Dom Casmurro, seria até desnecessário dizer, é um clássico da literatura. Sim, da literatura universal, não somente da brasileira, pois é um dos poucos livros da literatura brasileira que são conhecidos (muito conhecidos) internacionalmente.

Com uma escrita pretensiosa, altamente incisiva e crítica à sociedade (e também as emoções do homem), Machado de Assis traz os dois personagens, traz a paixão de infância, capaz de tudo, Capitu e Bentinho. Ambos se conheciam desde pequenos, moravam em Matacavalos, um bairro que equivaleria a uma classe estável. Como escrevi, foram criados desde cedo juntos e aprenderam ou melhor, cativaram desde muito cedo o carinho mútuo e o amor recíproco, consequentemente, o senso de domínio. Um era posse do outro e qualquer ameaça ao território de um deles era motivo para desconfianças e imediatas retaliações: olhos dissimulados e rápidos períodos sem se falar.

As desconfianças vinham desde que os personagens eram pequenos. Logo na infância, quando Capitu atingiu a sua mocidade, Bentinho já se mostrava possessivo, prova disso é o dado momento em que o mesmo sente vontade de agarrar Capitu  e fazer todo o seu sangue escorrer com as unhas, um pensamento precipitado para um seminarista de quinze anos. "Mas o amor tem dessas partes", (usando as palavras do mestre), logo o pólo se invertia e Bentinho voltava às carícias meigas.

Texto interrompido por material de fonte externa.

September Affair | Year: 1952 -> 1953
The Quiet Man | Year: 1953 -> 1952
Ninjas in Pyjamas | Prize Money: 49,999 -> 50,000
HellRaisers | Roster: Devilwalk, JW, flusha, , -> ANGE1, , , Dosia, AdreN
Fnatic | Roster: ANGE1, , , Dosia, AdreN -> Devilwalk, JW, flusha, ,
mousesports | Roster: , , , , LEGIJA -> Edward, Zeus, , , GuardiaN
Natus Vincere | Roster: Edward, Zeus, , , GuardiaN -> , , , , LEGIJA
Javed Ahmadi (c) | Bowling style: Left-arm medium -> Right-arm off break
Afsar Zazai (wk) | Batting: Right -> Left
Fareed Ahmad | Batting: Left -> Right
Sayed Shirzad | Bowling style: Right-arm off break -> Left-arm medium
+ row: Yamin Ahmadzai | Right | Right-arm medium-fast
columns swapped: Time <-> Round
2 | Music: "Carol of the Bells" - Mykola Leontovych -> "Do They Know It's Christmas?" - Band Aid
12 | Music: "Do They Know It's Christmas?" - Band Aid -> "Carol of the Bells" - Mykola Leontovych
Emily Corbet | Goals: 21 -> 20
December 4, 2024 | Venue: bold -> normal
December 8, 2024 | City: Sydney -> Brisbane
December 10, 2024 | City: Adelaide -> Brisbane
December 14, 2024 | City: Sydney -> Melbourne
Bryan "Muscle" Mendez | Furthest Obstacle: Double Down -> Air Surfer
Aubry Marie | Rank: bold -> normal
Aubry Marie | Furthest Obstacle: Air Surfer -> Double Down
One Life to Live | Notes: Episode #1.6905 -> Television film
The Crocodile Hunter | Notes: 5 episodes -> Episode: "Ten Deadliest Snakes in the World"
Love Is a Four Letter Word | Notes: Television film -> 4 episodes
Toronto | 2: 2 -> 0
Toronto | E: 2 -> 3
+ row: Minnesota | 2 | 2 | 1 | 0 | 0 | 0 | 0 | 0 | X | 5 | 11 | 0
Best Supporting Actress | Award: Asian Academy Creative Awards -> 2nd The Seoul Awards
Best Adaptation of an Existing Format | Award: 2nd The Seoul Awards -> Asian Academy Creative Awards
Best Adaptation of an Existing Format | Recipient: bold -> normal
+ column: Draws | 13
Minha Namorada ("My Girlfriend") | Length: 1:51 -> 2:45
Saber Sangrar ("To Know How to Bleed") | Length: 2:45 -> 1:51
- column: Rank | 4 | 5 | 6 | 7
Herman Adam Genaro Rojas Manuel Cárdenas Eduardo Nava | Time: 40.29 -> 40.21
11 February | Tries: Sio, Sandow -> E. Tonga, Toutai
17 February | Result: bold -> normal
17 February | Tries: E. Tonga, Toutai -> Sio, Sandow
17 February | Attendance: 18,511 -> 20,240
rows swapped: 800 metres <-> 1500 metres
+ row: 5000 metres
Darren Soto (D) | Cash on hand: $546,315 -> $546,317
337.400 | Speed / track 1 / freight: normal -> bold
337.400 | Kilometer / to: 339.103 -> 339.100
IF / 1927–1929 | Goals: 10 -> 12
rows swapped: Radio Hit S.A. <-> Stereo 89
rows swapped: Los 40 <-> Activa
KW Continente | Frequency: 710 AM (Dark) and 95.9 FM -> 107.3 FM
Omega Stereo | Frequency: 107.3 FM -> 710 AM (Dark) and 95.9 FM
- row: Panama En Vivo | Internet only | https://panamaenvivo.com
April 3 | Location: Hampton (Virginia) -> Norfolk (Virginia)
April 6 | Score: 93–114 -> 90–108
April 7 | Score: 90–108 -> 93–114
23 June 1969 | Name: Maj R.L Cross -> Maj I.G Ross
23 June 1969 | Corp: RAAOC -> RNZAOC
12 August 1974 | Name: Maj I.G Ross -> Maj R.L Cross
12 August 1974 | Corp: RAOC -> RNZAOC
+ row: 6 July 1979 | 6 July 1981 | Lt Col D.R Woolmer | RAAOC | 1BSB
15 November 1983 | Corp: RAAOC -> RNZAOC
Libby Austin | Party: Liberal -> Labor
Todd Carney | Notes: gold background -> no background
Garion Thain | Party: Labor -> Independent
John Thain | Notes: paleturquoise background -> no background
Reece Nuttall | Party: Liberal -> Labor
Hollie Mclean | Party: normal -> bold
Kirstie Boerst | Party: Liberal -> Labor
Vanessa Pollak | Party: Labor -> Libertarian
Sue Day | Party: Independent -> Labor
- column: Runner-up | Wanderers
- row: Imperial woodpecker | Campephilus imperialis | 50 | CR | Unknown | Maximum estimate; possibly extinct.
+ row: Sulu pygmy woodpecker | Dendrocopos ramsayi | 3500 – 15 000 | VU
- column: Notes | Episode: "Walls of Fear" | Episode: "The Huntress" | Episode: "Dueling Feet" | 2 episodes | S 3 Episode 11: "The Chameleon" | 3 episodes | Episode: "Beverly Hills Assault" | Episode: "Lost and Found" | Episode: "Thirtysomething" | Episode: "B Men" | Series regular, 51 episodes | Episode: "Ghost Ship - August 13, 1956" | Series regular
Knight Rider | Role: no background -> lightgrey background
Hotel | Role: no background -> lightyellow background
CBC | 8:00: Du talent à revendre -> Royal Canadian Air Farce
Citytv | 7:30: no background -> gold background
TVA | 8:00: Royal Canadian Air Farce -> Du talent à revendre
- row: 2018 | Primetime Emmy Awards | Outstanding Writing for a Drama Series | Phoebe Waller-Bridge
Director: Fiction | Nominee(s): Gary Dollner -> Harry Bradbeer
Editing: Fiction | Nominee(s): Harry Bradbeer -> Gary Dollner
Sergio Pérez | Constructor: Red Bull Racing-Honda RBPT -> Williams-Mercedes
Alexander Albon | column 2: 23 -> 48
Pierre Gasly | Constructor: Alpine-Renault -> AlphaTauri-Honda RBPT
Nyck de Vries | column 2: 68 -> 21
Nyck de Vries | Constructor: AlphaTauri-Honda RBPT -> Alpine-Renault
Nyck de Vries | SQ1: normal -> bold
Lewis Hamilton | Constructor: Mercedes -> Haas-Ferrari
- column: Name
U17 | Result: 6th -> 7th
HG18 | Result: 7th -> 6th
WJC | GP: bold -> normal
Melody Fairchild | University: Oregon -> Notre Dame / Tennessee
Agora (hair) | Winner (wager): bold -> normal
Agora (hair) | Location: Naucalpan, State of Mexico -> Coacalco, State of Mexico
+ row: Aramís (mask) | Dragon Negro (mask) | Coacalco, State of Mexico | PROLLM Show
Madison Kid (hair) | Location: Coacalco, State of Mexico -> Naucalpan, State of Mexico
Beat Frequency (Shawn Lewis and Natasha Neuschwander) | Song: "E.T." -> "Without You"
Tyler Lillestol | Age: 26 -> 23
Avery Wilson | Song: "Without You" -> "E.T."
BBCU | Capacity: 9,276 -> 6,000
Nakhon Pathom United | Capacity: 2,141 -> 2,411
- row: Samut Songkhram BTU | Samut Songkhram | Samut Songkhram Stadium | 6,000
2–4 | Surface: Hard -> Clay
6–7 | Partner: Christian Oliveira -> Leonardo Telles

Era previsto, quando Bentinho conseguiu sair do seminário, casou-se com Capitu, o que iria parecer ser o ápice, foi realmente. Mas os anos passam e novamente, “O amor tem dessas partes”, tem também as suas fases, surgem os ciúmes, as desconfianças, tudo em contraponto a um passado amoroso, o qual prometia a eternidade igualmente bela.

Não vou mais detalhar nada do enredo em si. Escrevi o que eu sabia sobre o livro antes de ler, pois a graça em é ir descobrindo fato por fato.

Sobre a escrita só posso reafirmar o que escrevi sobre os outros livros desse mesmo autor, porém, agora já posso escrever com mais segurança sobre esse ponto. Sensacional como esse cara sabe lidar com o tempo, expressar o tempo. Parece que as palavras deslizam, em certos momentos parece ser possível ouvir a voz do próprio narrador-personagem. Não posso deixar de escrever novamente sobre o tempo: infância, juventude e fase adulta são narradas de uma forma tão particular. A leitura é tão boa e tão real que a transição de uma fase da vida pra outra se torna imperceptível. Machado não deixou um problema somente para os críticos de literatura, mas também para qualquer um que queira expressar o que se passou nesse livro e o que se sente durante a leitura.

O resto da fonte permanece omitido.